◆ **Do this**
Reproduce without change the stretch of data from the line containing "collection date: 1963-06-08" through the line containing "country: Dominica", both ends included. Output those lines alone.

● ● ● ● ●

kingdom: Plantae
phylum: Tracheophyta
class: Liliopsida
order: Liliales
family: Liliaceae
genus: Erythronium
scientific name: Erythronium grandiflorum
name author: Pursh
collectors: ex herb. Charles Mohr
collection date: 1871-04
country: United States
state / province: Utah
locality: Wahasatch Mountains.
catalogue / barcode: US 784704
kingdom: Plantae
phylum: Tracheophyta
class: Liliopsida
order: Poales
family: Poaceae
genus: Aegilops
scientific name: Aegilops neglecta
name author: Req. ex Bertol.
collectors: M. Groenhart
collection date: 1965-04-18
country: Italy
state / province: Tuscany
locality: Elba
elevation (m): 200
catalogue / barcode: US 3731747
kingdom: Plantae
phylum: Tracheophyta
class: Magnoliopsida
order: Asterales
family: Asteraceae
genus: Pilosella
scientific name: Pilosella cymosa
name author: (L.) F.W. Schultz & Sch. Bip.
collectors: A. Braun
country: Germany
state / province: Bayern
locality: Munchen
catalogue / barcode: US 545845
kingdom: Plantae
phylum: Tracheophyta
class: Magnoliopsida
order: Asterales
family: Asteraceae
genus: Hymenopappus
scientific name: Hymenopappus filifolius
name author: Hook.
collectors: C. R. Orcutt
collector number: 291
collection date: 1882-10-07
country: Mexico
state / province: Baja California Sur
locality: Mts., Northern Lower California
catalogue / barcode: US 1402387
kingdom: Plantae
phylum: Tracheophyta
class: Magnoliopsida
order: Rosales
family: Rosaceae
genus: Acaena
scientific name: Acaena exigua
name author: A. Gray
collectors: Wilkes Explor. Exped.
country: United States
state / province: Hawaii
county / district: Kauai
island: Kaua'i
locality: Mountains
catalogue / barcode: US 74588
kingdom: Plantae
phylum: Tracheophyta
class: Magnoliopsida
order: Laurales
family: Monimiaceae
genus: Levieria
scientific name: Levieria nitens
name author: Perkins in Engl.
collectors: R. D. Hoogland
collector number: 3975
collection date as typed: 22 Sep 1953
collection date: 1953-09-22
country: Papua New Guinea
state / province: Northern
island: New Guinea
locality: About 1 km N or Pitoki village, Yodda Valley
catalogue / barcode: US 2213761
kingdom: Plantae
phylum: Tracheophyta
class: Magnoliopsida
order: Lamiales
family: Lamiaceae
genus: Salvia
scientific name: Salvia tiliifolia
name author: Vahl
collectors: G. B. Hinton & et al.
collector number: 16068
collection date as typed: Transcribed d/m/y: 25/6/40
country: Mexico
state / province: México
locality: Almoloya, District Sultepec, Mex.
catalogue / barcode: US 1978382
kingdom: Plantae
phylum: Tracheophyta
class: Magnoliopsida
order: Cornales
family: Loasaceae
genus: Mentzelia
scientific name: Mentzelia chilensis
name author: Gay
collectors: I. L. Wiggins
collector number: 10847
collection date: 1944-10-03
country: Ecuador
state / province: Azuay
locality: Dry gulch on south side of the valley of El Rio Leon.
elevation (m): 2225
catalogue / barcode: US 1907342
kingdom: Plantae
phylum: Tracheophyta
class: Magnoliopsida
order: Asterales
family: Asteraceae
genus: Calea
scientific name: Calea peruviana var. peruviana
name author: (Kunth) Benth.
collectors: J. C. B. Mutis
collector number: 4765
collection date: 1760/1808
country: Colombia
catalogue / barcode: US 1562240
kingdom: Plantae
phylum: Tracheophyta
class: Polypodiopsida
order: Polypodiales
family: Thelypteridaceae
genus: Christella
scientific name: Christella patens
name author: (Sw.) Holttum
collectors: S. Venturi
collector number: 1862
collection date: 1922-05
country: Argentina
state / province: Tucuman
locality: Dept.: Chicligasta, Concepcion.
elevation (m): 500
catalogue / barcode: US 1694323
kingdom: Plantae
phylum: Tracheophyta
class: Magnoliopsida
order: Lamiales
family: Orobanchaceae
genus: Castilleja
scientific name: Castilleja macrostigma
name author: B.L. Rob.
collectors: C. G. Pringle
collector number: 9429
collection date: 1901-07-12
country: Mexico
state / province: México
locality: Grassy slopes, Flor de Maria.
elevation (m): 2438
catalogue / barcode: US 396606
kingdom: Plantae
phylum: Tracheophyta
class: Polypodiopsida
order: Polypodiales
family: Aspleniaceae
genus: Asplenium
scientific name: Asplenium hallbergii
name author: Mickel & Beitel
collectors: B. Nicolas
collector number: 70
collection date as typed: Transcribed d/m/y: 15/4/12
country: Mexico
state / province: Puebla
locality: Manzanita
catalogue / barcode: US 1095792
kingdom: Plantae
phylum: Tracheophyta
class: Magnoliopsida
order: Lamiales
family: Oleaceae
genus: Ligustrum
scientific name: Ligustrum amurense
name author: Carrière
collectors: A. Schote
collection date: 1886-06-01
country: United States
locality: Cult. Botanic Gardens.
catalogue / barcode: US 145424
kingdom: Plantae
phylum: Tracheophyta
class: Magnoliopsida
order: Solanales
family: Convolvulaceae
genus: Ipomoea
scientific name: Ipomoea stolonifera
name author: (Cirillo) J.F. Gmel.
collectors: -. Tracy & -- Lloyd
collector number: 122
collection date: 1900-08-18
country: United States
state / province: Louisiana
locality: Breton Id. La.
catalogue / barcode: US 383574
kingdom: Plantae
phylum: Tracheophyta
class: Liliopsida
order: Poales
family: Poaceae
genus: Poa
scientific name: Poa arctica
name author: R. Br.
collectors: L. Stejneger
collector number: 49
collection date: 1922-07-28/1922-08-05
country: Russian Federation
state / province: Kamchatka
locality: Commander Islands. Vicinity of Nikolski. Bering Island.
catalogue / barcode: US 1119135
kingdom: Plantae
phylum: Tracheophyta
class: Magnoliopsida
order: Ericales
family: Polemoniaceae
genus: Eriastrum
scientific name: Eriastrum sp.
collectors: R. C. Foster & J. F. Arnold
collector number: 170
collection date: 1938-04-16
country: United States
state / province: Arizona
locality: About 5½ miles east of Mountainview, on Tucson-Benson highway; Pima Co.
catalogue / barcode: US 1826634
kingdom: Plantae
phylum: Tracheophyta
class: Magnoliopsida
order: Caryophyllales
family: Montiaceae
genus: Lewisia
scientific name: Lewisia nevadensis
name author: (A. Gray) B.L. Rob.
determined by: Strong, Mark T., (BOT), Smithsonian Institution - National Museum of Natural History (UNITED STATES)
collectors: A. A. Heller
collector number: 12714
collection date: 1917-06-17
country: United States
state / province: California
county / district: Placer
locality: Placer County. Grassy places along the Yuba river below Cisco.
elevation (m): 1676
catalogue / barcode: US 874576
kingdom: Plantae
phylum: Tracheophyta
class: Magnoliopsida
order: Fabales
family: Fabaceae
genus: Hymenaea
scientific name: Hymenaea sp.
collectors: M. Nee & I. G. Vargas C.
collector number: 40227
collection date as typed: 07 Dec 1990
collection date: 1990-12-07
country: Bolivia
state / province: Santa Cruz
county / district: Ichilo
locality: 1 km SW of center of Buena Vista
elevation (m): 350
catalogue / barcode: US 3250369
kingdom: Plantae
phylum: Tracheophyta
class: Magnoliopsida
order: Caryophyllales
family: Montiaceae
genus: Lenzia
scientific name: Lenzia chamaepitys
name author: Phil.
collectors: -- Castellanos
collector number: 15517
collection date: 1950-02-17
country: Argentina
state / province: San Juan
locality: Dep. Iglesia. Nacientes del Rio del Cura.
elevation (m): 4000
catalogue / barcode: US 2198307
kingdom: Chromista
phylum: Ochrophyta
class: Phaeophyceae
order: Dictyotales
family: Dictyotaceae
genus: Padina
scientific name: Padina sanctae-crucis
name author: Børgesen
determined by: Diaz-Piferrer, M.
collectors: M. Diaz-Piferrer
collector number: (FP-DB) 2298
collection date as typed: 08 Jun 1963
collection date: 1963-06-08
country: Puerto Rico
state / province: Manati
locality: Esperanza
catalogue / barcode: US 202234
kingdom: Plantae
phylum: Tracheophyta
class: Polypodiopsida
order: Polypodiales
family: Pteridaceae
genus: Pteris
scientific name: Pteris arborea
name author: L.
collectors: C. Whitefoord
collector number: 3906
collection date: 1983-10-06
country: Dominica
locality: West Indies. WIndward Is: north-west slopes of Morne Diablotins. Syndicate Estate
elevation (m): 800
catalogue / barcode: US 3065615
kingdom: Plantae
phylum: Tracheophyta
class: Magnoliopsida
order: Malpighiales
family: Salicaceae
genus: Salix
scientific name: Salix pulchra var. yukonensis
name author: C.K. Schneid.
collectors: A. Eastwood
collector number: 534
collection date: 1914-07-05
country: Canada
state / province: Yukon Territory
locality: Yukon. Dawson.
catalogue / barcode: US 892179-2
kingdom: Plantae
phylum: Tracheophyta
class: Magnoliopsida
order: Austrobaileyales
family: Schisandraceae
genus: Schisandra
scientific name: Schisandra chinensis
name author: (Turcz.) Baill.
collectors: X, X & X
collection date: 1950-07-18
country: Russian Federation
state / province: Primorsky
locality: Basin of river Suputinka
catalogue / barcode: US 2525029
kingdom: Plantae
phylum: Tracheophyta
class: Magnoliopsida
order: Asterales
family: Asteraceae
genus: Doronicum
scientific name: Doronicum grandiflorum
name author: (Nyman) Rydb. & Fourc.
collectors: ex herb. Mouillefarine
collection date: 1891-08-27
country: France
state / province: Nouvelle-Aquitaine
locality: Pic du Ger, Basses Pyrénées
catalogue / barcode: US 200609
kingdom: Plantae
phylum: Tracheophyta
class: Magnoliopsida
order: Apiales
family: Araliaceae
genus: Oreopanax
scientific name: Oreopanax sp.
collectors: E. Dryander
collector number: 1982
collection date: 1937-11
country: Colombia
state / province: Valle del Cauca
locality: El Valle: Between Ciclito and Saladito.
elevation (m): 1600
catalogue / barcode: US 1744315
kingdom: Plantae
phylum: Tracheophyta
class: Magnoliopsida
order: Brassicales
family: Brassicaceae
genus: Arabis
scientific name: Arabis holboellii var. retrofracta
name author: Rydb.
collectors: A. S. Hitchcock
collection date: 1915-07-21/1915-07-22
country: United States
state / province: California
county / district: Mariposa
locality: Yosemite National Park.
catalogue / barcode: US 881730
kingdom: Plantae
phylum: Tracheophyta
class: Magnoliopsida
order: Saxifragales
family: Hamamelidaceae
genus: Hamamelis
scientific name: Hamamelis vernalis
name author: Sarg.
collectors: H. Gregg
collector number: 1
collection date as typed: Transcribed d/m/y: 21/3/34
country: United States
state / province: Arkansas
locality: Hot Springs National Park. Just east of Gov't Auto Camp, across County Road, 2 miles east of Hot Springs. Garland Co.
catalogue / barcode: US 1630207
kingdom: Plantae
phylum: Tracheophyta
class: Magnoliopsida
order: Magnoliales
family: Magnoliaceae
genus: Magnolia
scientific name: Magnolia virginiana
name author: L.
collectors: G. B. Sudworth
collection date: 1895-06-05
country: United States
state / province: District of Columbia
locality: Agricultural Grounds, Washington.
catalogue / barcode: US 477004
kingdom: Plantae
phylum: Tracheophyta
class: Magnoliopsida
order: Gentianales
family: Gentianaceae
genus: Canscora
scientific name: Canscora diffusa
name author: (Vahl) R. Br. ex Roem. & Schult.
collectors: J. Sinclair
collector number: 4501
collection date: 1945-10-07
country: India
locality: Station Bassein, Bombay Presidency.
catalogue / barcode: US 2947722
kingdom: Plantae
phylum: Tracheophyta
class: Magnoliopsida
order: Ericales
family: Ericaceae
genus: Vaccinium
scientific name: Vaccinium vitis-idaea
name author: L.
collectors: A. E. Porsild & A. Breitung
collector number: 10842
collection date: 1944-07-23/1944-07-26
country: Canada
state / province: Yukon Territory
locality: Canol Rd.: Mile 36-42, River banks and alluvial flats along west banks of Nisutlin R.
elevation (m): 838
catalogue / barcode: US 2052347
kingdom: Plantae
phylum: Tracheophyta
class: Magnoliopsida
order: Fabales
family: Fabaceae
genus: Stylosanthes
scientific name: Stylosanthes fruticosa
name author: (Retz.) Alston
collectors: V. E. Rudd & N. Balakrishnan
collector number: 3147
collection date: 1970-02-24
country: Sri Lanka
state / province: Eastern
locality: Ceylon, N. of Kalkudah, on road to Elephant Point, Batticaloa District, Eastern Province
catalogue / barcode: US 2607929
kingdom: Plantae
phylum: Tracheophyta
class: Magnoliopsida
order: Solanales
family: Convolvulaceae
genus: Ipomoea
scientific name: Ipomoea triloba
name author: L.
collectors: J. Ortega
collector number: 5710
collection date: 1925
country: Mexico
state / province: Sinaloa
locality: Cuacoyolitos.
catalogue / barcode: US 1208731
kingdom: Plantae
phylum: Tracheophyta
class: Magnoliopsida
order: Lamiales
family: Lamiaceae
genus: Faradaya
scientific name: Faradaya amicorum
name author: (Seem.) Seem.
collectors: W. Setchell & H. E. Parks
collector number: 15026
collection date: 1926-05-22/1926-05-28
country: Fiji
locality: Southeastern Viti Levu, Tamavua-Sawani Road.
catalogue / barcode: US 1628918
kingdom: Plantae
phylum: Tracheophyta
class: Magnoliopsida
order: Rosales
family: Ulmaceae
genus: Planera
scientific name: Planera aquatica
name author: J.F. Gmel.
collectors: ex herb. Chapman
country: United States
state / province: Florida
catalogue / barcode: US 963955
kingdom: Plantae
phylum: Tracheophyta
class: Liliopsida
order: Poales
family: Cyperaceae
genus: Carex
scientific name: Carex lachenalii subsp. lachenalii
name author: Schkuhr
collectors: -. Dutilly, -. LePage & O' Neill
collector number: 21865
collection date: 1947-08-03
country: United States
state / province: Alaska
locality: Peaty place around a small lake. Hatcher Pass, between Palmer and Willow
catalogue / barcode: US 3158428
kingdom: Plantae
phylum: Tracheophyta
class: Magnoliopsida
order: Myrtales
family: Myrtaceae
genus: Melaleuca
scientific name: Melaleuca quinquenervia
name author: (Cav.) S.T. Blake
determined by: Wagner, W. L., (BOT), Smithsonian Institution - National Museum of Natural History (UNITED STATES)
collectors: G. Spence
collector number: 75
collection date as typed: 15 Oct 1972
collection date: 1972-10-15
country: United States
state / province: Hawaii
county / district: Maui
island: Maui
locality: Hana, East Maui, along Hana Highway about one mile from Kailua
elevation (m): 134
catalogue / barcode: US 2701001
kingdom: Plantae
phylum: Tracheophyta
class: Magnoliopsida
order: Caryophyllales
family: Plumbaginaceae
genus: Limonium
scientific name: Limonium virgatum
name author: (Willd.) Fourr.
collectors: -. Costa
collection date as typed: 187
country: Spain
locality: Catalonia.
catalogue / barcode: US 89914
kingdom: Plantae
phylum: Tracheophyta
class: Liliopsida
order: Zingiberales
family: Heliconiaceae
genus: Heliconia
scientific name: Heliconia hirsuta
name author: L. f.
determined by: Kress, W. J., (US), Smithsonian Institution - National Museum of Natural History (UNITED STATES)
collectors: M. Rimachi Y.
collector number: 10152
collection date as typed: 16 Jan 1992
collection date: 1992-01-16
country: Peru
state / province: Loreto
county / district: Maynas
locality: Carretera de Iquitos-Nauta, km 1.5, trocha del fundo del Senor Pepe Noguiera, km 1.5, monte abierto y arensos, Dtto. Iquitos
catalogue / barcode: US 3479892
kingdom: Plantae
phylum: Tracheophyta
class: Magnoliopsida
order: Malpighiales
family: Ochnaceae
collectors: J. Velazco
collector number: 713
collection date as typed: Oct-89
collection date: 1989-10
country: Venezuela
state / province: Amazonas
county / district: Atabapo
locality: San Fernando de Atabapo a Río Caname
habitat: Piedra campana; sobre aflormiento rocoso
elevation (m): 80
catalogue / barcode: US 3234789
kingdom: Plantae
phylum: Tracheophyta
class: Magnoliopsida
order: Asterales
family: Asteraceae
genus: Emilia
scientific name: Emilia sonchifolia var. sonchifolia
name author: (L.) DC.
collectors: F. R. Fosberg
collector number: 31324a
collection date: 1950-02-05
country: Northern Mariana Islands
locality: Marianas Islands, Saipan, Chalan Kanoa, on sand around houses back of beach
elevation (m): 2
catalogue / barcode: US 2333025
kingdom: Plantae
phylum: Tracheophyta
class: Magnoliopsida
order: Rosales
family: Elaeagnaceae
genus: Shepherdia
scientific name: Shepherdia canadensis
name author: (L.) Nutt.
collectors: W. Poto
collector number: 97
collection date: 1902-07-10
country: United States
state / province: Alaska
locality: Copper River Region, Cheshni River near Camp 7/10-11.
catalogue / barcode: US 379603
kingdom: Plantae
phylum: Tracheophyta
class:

● ● ● ● ●

◆ **The response**
collection date: 1963-06-08
country: Puerto Rico
state / province: Manati
locality: Esperanza
catalogue / barcode: US 202234
kingdom: Plantae
phylum: Tracheophyta
class: Polypodiopsida
order: Polypodiales
family: Pteridaceae
genus: Pteris
scientific name: Pteris arborea
name author: L.
collectors: C. Whitefoord
collector number: 3906
collection date: 1983-10-06
country: Dominica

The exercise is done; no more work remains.